Stored data entries:
|---|
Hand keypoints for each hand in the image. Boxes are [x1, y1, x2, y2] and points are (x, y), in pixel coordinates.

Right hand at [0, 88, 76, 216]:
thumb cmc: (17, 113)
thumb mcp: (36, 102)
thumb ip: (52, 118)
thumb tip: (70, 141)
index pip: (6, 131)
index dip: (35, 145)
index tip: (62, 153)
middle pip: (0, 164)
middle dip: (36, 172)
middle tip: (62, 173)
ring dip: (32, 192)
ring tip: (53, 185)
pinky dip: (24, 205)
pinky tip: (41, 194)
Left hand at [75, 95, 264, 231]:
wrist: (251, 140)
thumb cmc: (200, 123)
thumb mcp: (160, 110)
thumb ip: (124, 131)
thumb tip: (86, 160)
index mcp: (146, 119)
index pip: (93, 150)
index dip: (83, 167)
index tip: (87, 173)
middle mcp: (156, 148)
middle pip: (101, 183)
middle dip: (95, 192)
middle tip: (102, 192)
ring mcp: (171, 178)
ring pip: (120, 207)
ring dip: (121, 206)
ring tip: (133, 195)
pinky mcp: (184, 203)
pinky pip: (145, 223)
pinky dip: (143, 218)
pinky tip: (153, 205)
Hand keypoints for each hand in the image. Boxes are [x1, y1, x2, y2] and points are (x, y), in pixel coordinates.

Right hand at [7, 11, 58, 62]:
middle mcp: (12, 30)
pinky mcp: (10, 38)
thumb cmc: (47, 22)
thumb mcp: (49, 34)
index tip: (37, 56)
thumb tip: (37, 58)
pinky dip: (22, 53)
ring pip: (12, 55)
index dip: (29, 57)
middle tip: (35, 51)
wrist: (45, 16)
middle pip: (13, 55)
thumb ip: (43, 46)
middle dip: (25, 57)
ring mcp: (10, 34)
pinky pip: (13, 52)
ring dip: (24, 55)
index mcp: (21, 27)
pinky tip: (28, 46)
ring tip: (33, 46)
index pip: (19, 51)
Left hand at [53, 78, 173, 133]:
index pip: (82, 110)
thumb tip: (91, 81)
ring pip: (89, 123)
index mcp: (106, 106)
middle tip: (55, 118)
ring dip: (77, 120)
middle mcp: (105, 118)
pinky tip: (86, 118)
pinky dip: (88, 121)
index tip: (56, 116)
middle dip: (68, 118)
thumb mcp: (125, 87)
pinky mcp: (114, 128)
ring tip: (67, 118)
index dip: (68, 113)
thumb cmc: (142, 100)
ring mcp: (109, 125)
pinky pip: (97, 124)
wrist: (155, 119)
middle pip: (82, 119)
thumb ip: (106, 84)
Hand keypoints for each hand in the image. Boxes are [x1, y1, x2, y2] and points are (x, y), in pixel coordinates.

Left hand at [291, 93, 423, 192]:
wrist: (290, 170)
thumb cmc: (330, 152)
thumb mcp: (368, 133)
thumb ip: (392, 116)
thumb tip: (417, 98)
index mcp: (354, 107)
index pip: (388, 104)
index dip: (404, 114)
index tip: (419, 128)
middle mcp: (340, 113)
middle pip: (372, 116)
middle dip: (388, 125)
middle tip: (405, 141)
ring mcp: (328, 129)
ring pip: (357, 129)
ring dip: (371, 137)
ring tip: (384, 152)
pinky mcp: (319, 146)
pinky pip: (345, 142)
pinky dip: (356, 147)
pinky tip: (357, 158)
|---|
So that no detail is lost, give every line of the data again exactly.

Answer.
Hand keypoints for each hand in the image. Boxes are [x1, y1, x2, y2] and points are (x, y), in pixel coordinates.

Right hand at [0, 88, 76, 216]:
thumb cmc: (17, 113)
thumb mcp: (36, 102)
thumb ip: (52, 118)
thumb tip: (70, 141)
index pip: (6, 131)
index dip: (35, 145)
index tip: (62, 153)
middle pip: (0, 164)
middle dip: (36, 172)
middle tip: (62, 173)
ring dip: (32, 192)
ring tip: (53, 185)
pinky dip: (24, 205)
pinky tip: (41, 194)
Left hand at [75, 95, 264, 231]:
wrist: (251, 140)
thumb cmc: (200, 123)
thumb mcp: (160, 110)
thumb ip: (124, 131)
thumb tip: (86, 160)
index mcp: (146, 119)
index pip: (93, 150)
index dip: (83, 167)
index tip: (87, 173)
middle mcp: (156, 148)
middle pip: (101, 183)
middle dip: (95, 192)
middle tip: (102, 192)
ring mcp: (171, 178)
ring pip: (120, 207)
ring dip: (121, 206)
ring tip: (133, 195)
pinky mcp: (184, 203)
pinky pip: (145, 223)
pinky dip: (143, 218)
pinky tip: (153, 205)
Hand keypoints for each hand in the image. Boxes are [x1, y1, x2, y2] and points are (x, y), in pixel coordinates.

Right hand at [7, 11, 58, 62]:
middle mcp: (12, 30)
pinky mcp: (10, 38)
thumb cmc: (47, 22)
thumb mcp: (49, 34)
index tip: (37, 56)
thumb tip: (37, 58)
pinky dip: (22, 53)
ring pip: (12, 55)
index dip: (29, 57)
middle tip: (35, 51)
wrist: (45, 16)
middle pip: (13, 55)
thumb ip: (43, 46)
middle dip: (25, 57)
ring mcp: (10, 34)
pinky pip: (13, 52)
ring dip: (24, 55)
index mcp: (21, 27)
pinky tip: (28, 46)
ring tip: (33, 46)
index pip: (19, 51)
Left hand at [53, 78, 173, 133]:
index pip: (82, 110)
thumb tip: (91, 81)
ring pip: (89, 123)
index mcp: (106, 106)
middle tip: (55, 118)
ring dip: (77, 120)
middle mcp: (105, 118)
pinky tip: (86, 118)
pinky dip: (88, 121)
index tip: (56, 116)
middle dip: (68, 118)
thumb mcp: (125, 87)
pinky mcp: (114, 128)
ring tip: (67, 118)
index dip: (68, 113)
thumb cmc: (142, 100)
ring mcp: (109, 125)
pinky pip: (97, 124)
wrist: (155, 119)
middle pip: (82, 119)
thumb ip: (106, 84)
Hand keypoints for each hand in the image. Boxes are [x1, y1, x2, y2] and points are (x, y), in pixel coordinates.

Left hand at [291, 93, 423, 192]:
wrist: (290, 170)
thumb cmc: (330, 152)
thumb mcp: (368, 133)
thumb ip: (392, 116)
thumb tip: (417, 98)
index mcp: (354, 107)
index pip: (388, 104)
index dip: (404, 114)
index tip: (419, 128)
middle mcp: (340, 113)
middle pip: (372, 116)
middle dip: (388, 125)
middle tip: (405, 141)
ring mcp: (328, 129)
ring pip: (357, 129)
ring dip: (371, 137)
ring tip: (384, 152)
pinky mcp: (319, 146)
pinky pip: (345, 142)
pinky dip: (356, 147)
pinky tip: (357, 158)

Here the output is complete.